Most obviously, you should take steps to ensure the physical security of your IP, by for instance ensuring that it is kept on an encrypted drive, that up to date network hygiene measures are in place, and that your data is protected against hacking and other forms of data breach (including by your own employees potentially). Hence access to it should be restricted and recorded. There may also be Data Protection Act implications in case of loss of some forms of IP of course.

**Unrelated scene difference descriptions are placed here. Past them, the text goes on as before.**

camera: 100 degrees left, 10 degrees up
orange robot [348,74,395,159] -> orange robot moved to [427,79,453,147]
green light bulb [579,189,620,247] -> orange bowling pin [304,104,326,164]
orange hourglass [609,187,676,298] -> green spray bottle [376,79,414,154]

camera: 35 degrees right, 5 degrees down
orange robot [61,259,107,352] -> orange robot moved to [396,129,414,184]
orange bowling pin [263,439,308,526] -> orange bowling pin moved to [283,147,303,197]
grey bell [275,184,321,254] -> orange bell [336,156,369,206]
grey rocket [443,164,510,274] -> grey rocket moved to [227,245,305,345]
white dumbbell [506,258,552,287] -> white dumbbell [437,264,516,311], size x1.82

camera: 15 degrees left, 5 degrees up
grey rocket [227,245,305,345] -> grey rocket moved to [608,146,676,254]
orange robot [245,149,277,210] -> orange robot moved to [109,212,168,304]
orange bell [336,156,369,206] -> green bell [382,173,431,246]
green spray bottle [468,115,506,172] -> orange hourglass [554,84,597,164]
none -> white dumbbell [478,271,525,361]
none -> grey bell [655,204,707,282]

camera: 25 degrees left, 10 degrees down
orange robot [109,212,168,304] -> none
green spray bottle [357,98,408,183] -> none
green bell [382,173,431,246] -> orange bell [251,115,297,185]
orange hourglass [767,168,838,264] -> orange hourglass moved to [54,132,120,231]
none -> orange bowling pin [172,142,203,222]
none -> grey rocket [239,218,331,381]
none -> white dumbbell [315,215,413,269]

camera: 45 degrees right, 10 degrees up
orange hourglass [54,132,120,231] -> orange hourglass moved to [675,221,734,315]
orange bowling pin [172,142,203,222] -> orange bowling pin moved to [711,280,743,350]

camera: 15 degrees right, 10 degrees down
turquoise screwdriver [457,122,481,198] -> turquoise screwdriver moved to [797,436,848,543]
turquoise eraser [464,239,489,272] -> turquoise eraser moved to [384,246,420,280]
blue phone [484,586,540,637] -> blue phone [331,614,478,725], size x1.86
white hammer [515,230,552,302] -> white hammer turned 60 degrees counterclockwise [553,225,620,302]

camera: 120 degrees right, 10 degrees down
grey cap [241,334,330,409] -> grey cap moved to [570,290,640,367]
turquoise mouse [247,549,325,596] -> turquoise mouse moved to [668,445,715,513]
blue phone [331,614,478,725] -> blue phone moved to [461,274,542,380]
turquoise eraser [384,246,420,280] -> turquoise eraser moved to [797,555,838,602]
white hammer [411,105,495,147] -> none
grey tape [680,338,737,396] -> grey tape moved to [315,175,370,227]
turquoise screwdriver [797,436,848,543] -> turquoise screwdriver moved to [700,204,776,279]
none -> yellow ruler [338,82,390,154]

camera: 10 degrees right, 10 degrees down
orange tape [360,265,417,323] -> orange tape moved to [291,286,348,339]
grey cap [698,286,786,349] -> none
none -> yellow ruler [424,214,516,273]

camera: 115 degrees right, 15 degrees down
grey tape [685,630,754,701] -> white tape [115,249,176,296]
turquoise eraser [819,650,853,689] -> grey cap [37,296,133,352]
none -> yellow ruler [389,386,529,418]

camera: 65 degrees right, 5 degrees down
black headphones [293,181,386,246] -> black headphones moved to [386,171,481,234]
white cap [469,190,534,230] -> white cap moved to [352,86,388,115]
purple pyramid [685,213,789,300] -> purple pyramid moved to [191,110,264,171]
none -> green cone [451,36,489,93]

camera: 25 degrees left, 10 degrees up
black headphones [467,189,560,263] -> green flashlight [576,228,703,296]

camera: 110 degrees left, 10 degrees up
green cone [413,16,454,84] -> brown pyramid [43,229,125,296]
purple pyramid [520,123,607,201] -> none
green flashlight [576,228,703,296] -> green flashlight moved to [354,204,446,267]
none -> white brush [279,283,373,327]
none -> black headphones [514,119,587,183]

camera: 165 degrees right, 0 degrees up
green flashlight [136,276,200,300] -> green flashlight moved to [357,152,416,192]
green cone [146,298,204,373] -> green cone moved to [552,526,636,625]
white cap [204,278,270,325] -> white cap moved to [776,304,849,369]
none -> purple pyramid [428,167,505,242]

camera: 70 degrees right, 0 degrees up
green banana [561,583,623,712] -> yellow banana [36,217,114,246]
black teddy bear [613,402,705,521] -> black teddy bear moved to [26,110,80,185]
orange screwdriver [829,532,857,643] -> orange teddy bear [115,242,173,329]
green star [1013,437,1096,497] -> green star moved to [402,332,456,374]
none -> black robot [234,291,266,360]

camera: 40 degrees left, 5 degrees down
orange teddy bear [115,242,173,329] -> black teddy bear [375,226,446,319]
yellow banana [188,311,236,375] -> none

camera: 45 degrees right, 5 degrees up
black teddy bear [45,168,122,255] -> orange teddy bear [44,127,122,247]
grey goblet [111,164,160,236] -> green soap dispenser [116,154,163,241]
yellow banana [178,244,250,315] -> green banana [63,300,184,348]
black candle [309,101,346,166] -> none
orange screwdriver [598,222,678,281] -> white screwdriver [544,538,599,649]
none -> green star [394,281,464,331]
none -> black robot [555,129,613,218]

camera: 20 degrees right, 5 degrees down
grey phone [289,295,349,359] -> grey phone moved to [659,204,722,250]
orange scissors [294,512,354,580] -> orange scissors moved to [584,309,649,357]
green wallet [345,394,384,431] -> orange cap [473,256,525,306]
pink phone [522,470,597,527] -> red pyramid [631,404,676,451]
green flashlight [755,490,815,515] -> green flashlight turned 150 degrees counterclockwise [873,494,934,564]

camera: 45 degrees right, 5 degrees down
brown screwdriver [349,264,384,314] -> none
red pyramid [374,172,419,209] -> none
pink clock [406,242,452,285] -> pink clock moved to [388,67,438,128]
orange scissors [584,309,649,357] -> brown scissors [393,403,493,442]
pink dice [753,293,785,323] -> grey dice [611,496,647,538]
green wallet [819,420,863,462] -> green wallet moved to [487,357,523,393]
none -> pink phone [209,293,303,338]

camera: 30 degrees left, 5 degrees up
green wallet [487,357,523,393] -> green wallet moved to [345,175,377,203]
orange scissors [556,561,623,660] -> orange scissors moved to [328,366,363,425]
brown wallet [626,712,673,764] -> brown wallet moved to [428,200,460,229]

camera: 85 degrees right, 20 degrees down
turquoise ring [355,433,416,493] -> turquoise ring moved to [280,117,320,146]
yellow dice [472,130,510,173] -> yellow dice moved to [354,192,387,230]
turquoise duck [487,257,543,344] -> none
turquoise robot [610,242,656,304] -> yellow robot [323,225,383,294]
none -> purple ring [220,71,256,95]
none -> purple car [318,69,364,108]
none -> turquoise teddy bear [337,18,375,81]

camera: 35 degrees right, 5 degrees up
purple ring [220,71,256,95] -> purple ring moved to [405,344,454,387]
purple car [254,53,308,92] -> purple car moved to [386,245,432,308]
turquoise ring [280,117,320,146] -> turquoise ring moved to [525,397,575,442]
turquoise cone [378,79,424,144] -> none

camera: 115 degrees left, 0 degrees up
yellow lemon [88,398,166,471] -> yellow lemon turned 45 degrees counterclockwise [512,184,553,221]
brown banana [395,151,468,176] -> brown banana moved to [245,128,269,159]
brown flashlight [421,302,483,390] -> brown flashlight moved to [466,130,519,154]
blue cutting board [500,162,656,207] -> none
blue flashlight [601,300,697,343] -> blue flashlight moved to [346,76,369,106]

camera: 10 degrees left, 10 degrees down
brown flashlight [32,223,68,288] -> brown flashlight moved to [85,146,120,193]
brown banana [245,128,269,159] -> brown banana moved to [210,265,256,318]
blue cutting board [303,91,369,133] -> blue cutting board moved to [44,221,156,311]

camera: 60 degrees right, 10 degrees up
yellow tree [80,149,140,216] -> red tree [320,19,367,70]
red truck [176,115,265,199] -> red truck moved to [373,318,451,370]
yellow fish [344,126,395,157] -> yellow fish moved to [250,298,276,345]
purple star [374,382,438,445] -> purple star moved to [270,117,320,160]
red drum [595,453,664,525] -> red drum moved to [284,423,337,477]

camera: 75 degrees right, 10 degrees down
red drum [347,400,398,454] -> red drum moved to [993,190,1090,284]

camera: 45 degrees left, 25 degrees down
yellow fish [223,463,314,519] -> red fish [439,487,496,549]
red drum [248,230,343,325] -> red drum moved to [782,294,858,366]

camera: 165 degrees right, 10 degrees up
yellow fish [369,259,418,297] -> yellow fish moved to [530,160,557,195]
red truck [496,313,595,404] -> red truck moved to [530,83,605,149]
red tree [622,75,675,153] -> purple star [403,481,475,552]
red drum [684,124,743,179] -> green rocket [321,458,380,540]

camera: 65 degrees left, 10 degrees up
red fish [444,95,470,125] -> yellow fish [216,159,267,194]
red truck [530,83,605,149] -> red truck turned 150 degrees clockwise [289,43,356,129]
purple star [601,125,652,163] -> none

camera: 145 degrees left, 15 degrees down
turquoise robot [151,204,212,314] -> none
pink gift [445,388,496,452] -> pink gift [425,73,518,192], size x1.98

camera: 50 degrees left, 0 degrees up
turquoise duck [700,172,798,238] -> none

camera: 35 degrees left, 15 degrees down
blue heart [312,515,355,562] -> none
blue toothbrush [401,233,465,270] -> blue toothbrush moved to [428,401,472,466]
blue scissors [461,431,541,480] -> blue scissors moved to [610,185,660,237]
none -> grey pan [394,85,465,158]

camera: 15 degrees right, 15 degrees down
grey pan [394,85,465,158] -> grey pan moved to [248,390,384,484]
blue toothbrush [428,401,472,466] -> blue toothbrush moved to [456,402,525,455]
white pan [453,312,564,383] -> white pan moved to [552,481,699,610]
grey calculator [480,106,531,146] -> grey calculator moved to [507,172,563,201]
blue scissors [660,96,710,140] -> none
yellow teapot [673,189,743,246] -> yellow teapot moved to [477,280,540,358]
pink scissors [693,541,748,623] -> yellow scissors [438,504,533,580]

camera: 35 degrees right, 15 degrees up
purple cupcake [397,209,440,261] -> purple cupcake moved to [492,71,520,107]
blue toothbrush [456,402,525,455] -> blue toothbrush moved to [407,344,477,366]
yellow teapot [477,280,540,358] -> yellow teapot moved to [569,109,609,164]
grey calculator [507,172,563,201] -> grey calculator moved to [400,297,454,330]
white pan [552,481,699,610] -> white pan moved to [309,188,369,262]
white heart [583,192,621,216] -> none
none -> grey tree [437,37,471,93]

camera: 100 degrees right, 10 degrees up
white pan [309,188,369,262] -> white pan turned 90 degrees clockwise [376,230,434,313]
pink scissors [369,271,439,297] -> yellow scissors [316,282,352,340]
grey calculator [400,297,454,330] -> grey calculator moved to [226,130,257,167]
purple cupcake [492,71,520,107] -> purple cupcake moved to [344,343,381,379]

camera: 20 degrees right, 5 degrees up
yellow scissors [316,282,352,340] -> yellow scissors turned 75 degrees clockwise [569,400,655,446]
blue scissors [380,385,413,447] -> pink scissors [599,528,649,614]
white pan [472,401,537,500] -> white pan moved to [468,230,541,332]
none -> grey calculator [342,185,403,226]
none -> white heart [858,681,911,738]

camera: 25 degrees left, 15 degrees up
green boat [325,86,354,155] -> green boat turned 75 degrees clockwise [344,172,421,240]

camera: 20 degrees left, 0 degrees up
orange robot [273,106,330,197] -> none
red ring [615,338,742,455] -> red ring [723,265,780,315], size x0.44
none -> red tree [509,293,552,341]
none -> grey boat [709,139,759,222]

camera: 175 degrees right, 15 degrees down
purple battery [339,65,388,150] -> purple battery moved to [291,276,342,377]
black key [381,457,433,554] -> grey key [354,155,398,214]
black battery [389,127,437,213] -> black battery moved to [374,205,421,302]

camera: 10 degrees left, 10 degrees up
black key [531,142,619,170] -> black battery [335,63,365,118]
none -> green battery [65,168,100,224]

You should also audit your IP regularly, and also audit the legal framework that you have in place to protect it, including ensuring that your employment contracts contain suitable confidentiality restrictions, both during and after employment, and non-disclosure agreements are used where appropriate. If it is possible to register rights then explore the commercial benefits of doing so (ie to balance the potential risks to your business if the IP was unprotected against the costs of obtaining that protection). The legislation is complex, and the assistance of a patent attorney could be invaluable.
If you have suffered a loss of IP and you are considering legal action, the first step is to be able to prove breach. This often requires expert evidence, for example a musicologist might well be necessary to show that the melody complained of is in fact a modified copy of another’s work and hence is a breach of copyright. In some cases it is possible to use hidden features in a piece of IP which, when reproduced, will prove that the source is not original. For example steganography can be used to incorporate a physical feature that is irrelevant to functionality but is nevertheless unwittingly reproduced in an unauthorised copy. If your IP is kept digitally, you may need the assistance of a suitable expert to analyse your systems.
In England and Wales the Civil Procedure Rules require a formal letter of claim be sent before proceedings for breach are issued. However, if the context is urgent it is possible to obtain an injunction to restrain breach, either with or without notice. Whether or not an injunction is obtained, the proceedings must be in the form of a damages claim; it is therefore also important to be able to demonstrate that the breach is causative of some form of financial loss. A Claimant must be able to show that either the breach has or will have caused the owner of the IP financial loss, or alternatively that the wrongdoer has been wrongfully enriched as a result. This often requires expert accountancy evidence.
Often, from a litigator’s point of view, the most difficult part of building a case of IP breach is the absence of evidence, and in particular documentary evidence. Maintaining your records (both digital and paper forms) is therefore critical.